== SELECTION ==

At a bad time for the Chinese economy, Xi aims to secure the continued flow of goodwill, technology, and capital from the United States.

Biden will hope that dialogue and even some agreements – there is speculation of one surrounding China’s willingness to clamp down on the production and export of fentanyl – will help his current poor opinion poll ratings a year before American voters have their say.

Xi doesn’t have that problem, but we can presume that his meeting with Biden, followed by a banquet with some of America’s most powerful corporate executives, is about an even stronger need to stabilise China’s US relationship.

At a bad time for the Chinese economy, he wants that stability to try to secure the continued flow of goodwill, technology, and capital from the United States.

China’s autocratic leader is in a curious position. At home he is hailed as a “core leader” and widely believed to face no effective opposition. Abroad and especially in relation to the Global South, he presents the “inevitable rise of China” calling card as the Communist Party attempts to restructure global governance relations and institutions in its interests, sidelining the United States and its allies in the process.

===

> [OBJECTIVES]:
**a)** Summarize the article on the Xi–Biden meeting in two sentences.
**b)** Write the next part of the article on the Xi–Biden meeting, beginning right after its final sentence.

== LISTING ==

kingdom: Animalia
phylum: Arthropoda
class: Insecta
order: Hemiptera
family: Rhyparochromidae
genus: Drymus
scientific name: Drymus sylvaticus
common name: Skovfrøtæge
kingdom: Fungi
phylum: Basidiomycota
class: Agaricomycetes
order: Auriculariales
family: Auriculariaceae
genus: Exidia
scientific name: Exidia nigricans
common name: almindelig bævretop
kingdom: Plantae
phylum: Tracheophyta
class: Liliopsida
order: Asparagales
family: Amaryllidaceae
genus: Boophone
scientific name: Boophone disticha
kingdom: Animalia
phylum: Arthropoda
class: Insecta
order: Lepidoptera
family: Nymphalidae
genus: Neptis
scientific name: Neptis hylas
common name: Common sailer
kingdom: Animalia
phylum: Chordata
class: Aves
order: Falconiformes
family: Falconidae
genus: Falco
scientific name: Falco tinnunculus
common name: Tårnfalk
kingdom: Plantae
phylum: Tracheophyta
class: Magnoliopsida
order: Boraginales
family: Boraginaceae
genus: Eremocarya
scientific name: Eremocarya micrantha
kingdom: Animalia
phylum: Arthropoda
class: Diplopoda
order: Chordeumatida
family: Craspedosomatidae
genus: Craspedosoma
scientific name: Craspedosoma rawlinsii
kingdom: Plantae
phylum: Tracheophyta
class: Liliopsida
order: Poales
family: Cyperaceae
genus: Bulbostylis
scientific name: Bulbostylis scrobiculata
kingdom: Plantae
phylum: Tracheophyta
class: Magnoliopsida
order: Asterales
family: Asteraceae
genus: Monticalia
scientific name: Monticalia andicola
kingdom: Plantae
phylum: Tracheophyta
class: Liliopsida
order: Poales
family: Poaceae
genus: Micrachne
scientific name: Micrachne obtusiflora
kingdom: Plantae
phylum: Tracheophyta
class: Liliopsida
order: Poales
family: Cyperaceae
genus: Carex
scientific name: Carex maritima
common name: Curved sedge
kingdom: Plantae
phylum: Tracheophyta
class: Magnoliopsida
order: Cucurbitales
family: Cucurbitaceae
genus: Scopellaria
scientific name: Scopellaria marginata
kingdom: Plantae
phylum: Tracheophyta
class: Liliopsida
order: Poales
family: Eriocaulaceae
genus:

===

> [REPLIES]:
**a)** Meeting with Biden and then dining with powerful American corporate executives, Xi seeks to stabilize China's relationship with the United States so that goodwill, technology, and capital keep flowing at a bad time for the Chinese economy. Biden hopes that dialogue and possible agreements, perhaps on fentanyl, will lift his poor poll ratings a year before American voters have their say, while Xi, hailed at home as a core leader, promotes China's rise abroad as the Communist Party tries to reshape global governance in its interests.

**b)**
Yet he cares enough about the deterioration in China’s most important external relationship to want to stabilise it for now at least, even if no fundamental change or agreement can be realistically anticipated.

The key to this contrast is the economy. China’s power relations do not derive, after all, from its soft power, or its role as a champion of individual and human rights, and the rule of law. Rather they are based on China’s economic heft and status.

These remain considerable and impressive, but it is equally true that China’s economy is also displaying a faltering economic model, deep macroeconomic imbalances, a broken real estate market, and poor governance.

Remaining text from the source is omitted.